◆ Task directions
Only the text belongs in the copy. Transcribe the data exactly and drop any pictures.

(Stored records)
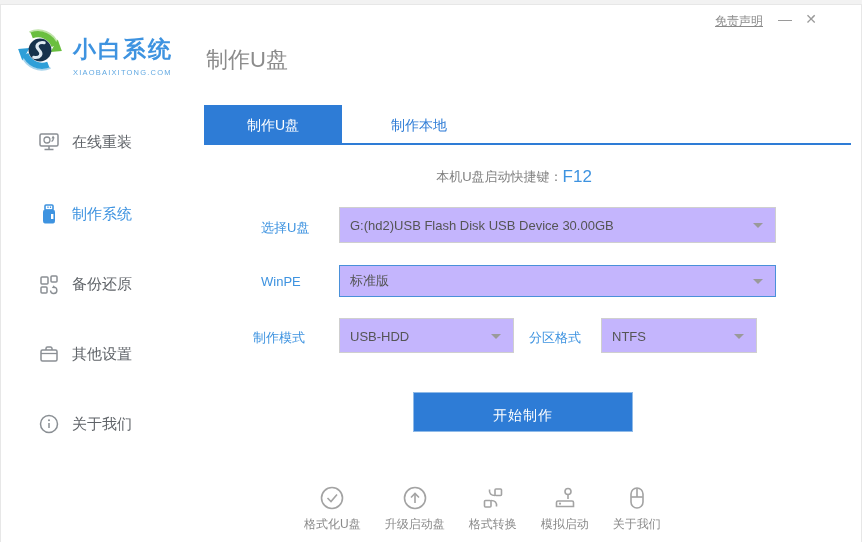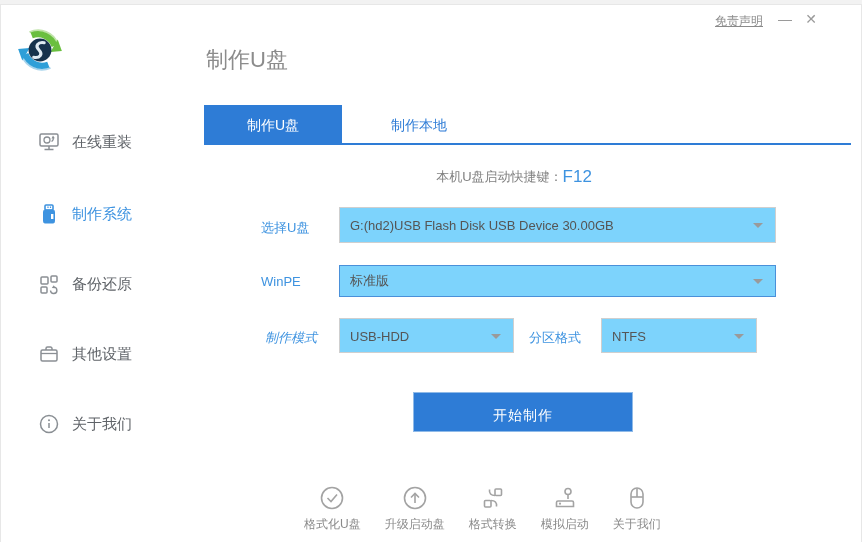--- a/index.html
+++ b/index.html
@@ -94,6 +94,10 @@
     <circle cx="24" cy="24" r="11" fill="#16324c"></circle>
     <path d="M28,17 c-6,-1 -9,3 -5,7 c4,4 1,8 -5,7" fill="none" stroke="#dfeaf2" stroke-width="3" stroke-linecap="round"></path>
   </svg>
+  <div class="brand">
+    <div class="brand-name">小白系统</div>
+    <div class="brand-domain">XIAOBAIXITONG.COM</div>
+  </div>
   <div class="page-title">制作U盘</div>
 
   <div class="side-item" style="top:124px">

◆ Response for this exercise
--- a/index.html
+++ b/index.html
@@ -94,6 +94,10 @@
     <circle cx="24" cy="24" r="11" fill="#16324c"></circle>
     <path d="M28,17 c-6,-1 -9,3 -5,7 c4,4 1,8 -5,7" fill="none" stroke="#dfeaf2" stroke-width="3" stroke-linecap="round"></path>
   </svg>
+  <div class="brand">
+    <div class="brand-name">小白系统</div>
+    <div class="brand-domain">XIAOBAIXITONG.COM</div>
+  </div>
   <div class="page-title">制作U盘</div>
 
   <div class="side-item" style="top:124px">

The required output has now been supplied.